To get that much every 2 weeks you would need a big setup. If you did an ebb system you would need like 4 4x4 trays and maybe 4 2x4 trays for veg so you can feed different plants different amounts of nuits. For each 4x4 tray you would need at least 1 1000 watt hps, and for the 2x4s 1 400watt mh for each so you can have them at different hights. You would also need a nice sized cloning area and setup. You would have to have like 150 plants going at all times. This is not something you would want to do at your house. With a setup like that you would be able to do 5 lbs every couple weeks. If you are aiming for this you should give Big Bud a try.
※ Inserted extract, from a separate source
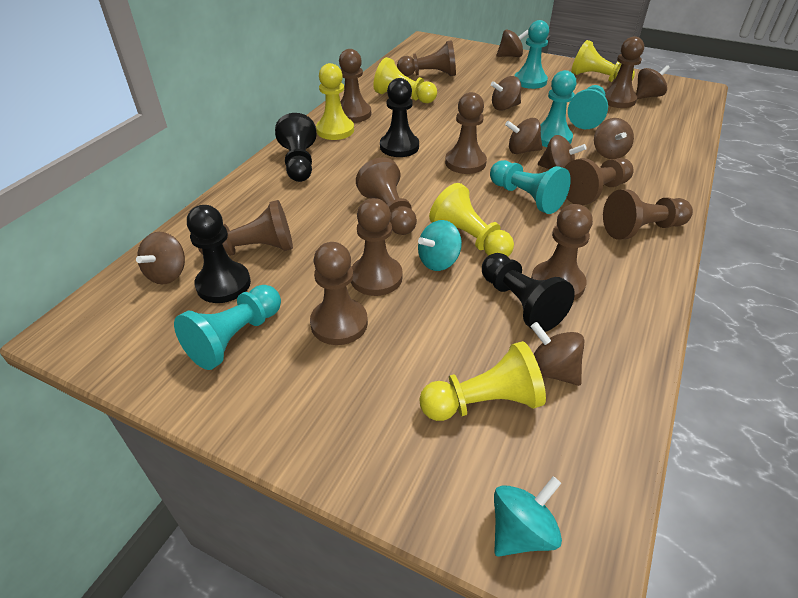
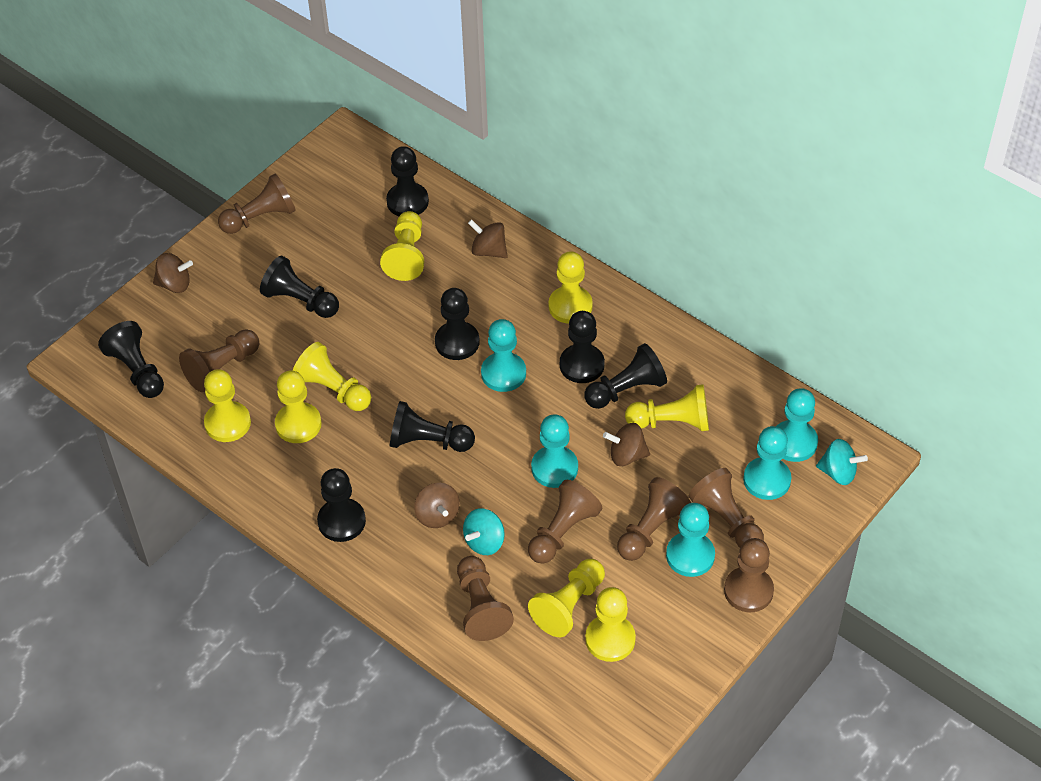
black pawn: [187,205,251,303] [275,113,317,182] [380,78,419,157] [482,253,575,332] = 4 -> [98,321,164,398] [260,256,339,318] [317,468,366,542] [386,146,429,216] [390,401,475,452] [435,288,480,360] [560,311,605,383] [584,343,667,409] = 8
brown pawn: [198,200,293,256] [310,242,368,345] [339,49,371,123] [351,198,403,296] [356,157,417,235] [397,40,456,76] [445,92,487,174] [531,204,593,300] [564,158,634,205] [603,189,693,240] [604,36,644,108] = 11 -> [179,329,259,392] [218,173,296,234] [457,556,514,641] [528,480,602,564] [617,477,691,561] [689,468,764,548] [724,538,774,612] = 7
brown spinning top: [136,232,185,284] [491,76,521,111] [496,29,528,57] [505,118,543,154] [530,322,584,386] [538,135,587,169] [594,118,634,159] [636,65,670,99] = 8 -> [153,253,193,293] [414,483,460,528] [468,219,508,258] [603,423,650,466] = 4
yellow pawn: [316,63,354,140] [374,57,437,103] [419,341,546,421] [429,183,514,256] [571,40,635,82] = 5 -> [204,369,251,442] [275,371,322,443] [292,342,371,411] [380,211,424,281] [528,559,605,637] [548,251,593,324] [585,587,636,662] [625,384,709,431] = 8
I've done it a few times and it is easy to grow has great yields and the quality is right up there.


----------



## Stevenson (Nov 5, 2008)

i was thinking putting them in a tent, i saw a tent on ebay for $200 sizes are 6.5'x6.5'x6.5', you think this tent will have enough room for a 4x4 table in there? also, how many plants per table? and 1x 1000HPS should cover the 4x4 grow area right?


----------



## FLoJo (Nov 5, 2008)

forget 4x4s if you want to seriously do 5lbs per room every two weeks this is what you need..
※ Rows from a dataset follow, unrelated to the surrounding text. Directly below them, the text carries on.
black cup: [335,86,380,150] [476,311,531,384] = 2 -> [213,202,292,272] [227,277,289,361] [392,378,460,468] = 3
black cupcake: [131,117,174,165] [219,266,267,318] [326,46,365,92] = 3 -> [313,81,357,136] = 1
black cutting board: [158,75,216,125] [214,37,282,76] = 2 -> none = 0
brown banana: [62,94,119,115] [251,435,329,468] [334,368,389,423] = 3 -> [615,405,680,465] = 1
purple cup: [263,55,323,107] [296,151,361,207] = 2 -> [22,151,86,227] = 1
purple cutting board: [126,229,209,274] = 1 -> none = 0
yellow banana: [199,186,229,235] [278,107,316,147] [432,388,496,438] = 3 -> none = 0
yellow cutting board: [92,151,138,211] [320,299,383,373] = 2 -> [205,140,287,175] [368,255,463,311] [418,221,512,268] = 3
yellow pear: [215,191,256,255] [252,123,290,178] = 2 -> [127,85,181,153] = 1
each flowering room needs to have 1 4x8 ebb and flow table with a 100 gallon res running about 60 plants with 3 air cooled 1000w hps over the tops. that is 9000w just for flowering. 

you will need to take about 70 clones every two weeks (two weeks prior to placing them in the flowering room)

for this i would suggest building 4 seperate ez cloners that you can veg the clones in for about 10 days after they root before transplanting them into your flowering room. i would personally use hydroton and square pots for this so that i could take them straight from the ebb and flo, into pots, acclemate the plants to the hps, and proceed to flower. 

to take this many clones you will probably need at least 4-6 mothers that will need to be about 6 feet tall (you want to take absolutely no more than half of the plant at any cloning) and will want to have these mothers under at the minimum 1kw MH bulb.

plus in each room you are going to need proper cooling, proper ventalation and proper odor control.

you are talking about a big operation running at least 15000 watts with all the lights, timers, pumps, fans and ac. and that is if you dont live there as well.

this will take tens of thousands of dollars for the equip alone. months of startup time to get the mothers large enough for what you want to do, and a serious property and security to keep yourself safe.

now i dont mean to be a dick but judging about what you have been talking about and asking, my guess is you are not very familiar with growing.. take this advice, dont bite off more than you can chew. and dont even think about maintaining this all by yourself.. just to trip 5lbs every two weeks you will be putting in 20 hours a week just in trimming. i would def think long and hard about this, and do a lot more research

just my piece

FLo


----------



## SurreyKush (Oct 30, 2009)

i wonna grow 1 pound a week how many plants would i need going how many in veg how many in Flower

and im using Sensi grow and bloom and Big bud


----------